INFORMATION PROVIDED
# # # # #
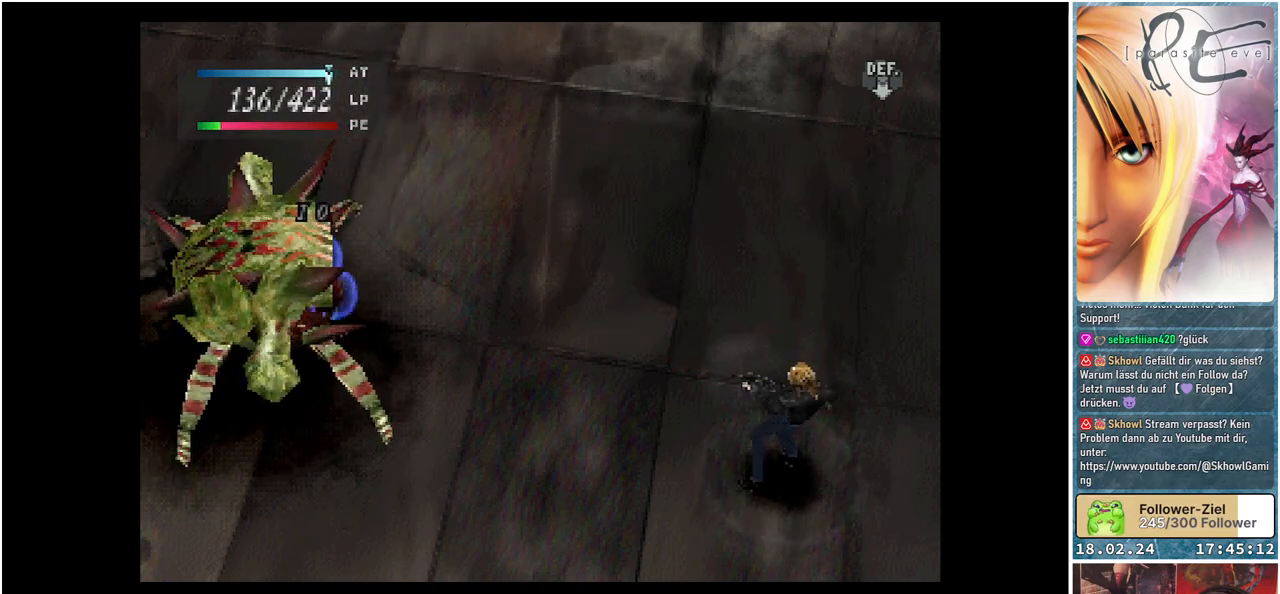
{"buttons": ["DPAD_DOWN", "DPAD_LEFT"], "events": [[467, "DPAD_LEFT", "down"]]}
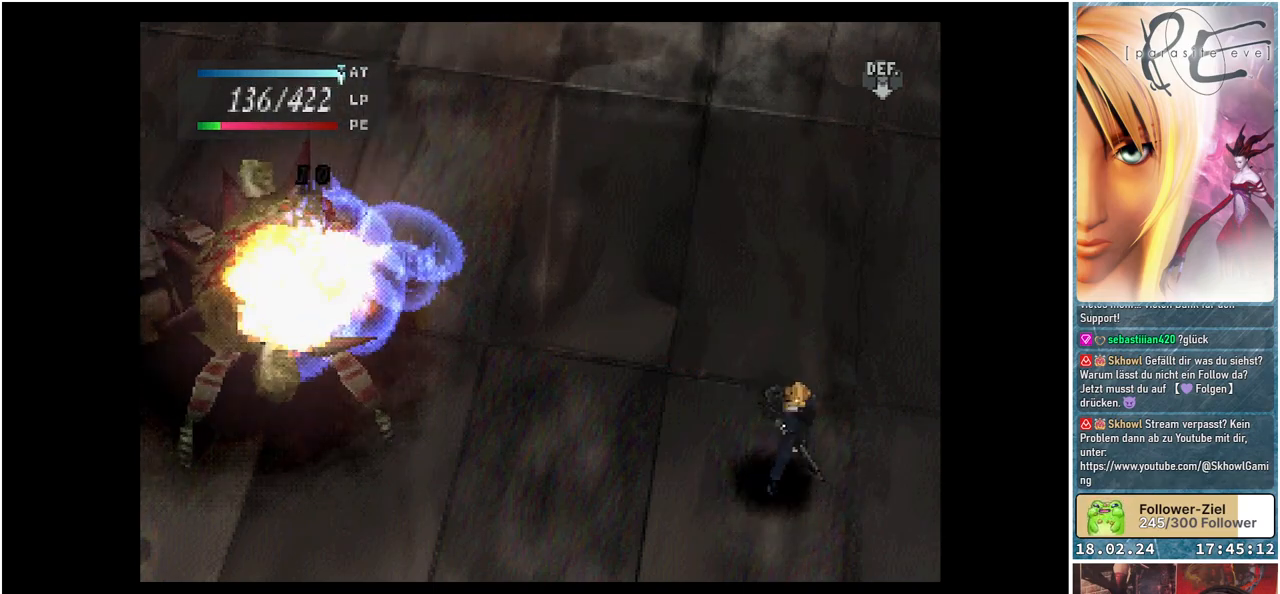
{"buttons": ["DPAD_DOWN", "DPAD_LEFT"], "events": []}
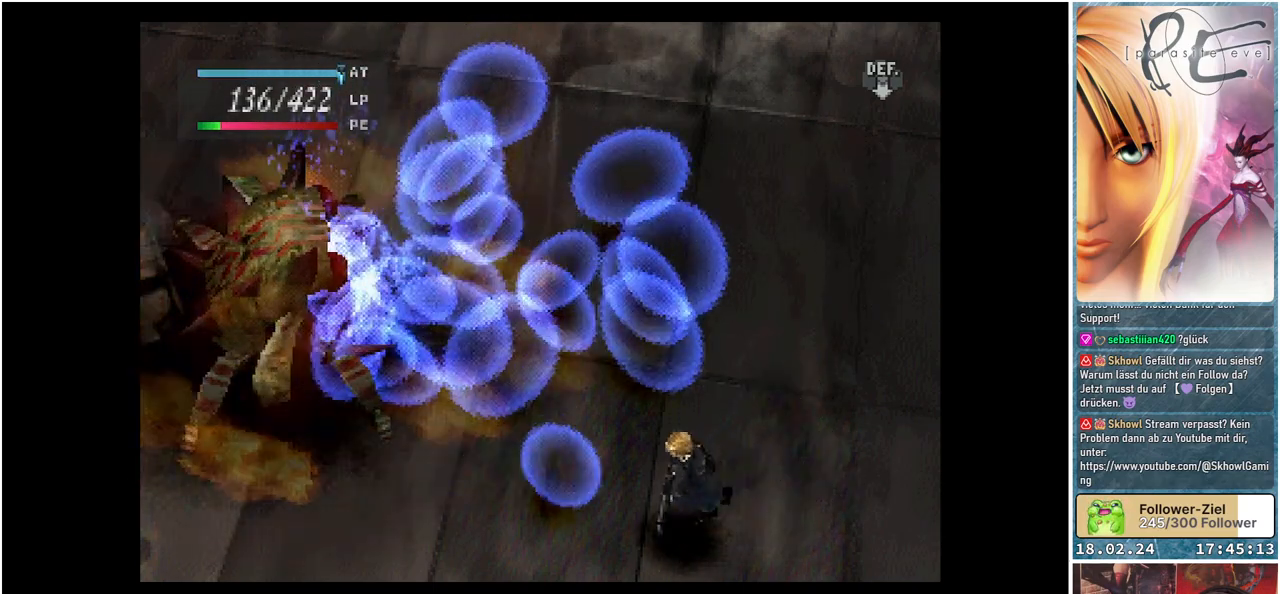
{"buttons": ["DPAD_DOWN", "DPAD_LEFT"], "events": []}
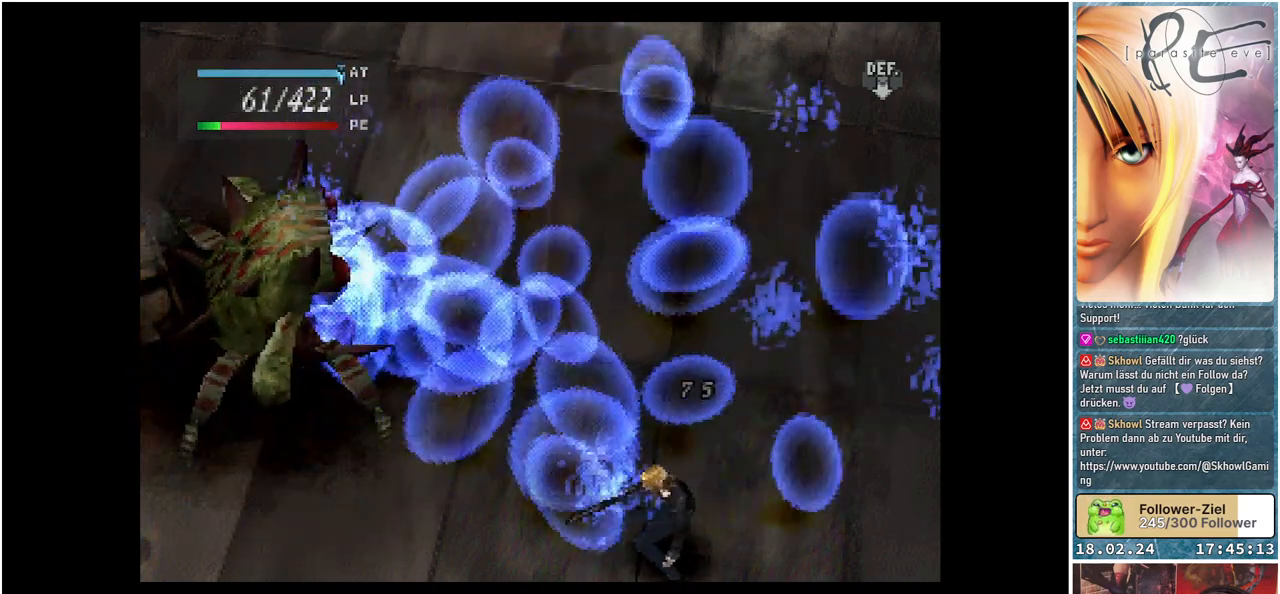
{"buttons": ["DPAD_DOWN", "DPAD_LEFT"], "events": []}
# # # # #
Reproduce the listing exactly, images omitted.

{"buttons": ["DPAD_DOWN", "DPAD_LEFT"], "events": [[467, "DPAD_LEFT", "down"]]}
{"buttons": ["DPAD_DOWN", "DPAD_LEFT"], "events": []}
{"buttons": ["DPAD_DOWN", "DPAD_LEFT"], "events": []}
{"buttons": ["DPAD_DOWN", "DPAD_LEFT"], "events": []}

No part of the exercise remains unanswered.